**抜粋した対談:**
• • • •

南 |
最近、よくテレビに出てるね。
|
糸井 |
そんなでもないよ。NHKだけだね。
ほら、オレは段取りができないからさ。
|
南 |
NHKは段取りなし?
|
糸井 |
できるだけ、なくしてもらえるから。
ほんとに、段取りが苦手なんだって
わかってもらえる人たちとやってる。
|
南 |
できそうなのにね。
|
|
糸井 |
なまじ司会とかするから、
そう思われちゃうんだよ。
でも、自分で言うのもなんだけど、
オレはほんとに決められたことができないんだ。
「ハイ、それがこちらです!」
みたいなことさえ、言えない。
|
南 |
そうなんだねぇ。
|
糸井 |
だから、番組の打ち合わせなんかでも、
いかに決まり事をなくすか、
っていうことを打ち合わせるの。
台本に書いてあるセリフをいかに少なくするか。
|
南 |
じゃあ、もう、
ほんとのお芝居なんかは、絶対、できない。
|
糸井 |
うん、お芝居はね、
永遠の課題なんだよ、オレ。
できないだけなら、
やらなきゃいいってことで終わりなんだけど、
「できないくせに、ちょっとやりたい」
から、よくないんだ。
‥‥いや、ちょっとじゃないな。
ずいぶんやりたいんだよ。でもできない。
|
一同 |
(笑)
|
南 |
なんだろうね、それは。

• • • •

**作業一覧:**
1. 対談の内容から、次の問いに答えよ。
(a) 糸井がテレビに出ているのは、どこの局だけだと言っているか。
(b) 番組の打ち合わせでは、何を打ち合わせると言っているか。
(c) 糸井はお芝居を何だと言っているか。
2. 対談のうち、「でも、自分で言うのもなんだけど、」を含む箇所から始め、「台本に書いてあるセリフをいかに少なくするか。」の直後で終わる部分を、一字も変えずに書き写してください。

**提供データ:**
• • • •

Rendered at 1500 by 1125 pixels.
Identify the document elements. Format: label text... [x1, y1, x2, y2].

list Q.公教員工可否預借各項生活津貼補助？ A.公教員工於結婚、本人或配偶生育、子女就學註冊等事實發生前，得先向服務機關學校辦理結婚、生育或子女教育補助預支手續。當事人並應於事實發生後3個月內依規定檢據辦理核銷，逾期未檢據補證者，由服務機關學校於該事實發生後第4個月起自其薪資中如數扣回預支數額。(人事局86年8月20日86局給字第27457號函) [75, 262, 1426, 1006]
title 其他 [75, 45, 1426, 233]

• • • •

**作業の答え:**
1.
(a) NHKだけ
(b) いかに決まり事をなくすか
(c) 永遠の課題

2.
でも、自分で言うのもなんだけど、
オレはほんとに決められたことができないんだ。
「ハイ、それがこちらです!」
みたいなことさえ、言えない。
|
南 |
そうなんだねぇ。
|
糸井 |
だから、番組の打ち合わせなんかでも、
いかに決まり事をなくすか、
っていうことを打ち合わせるの。
台本に書いてあるセリフをいかに少なくするか。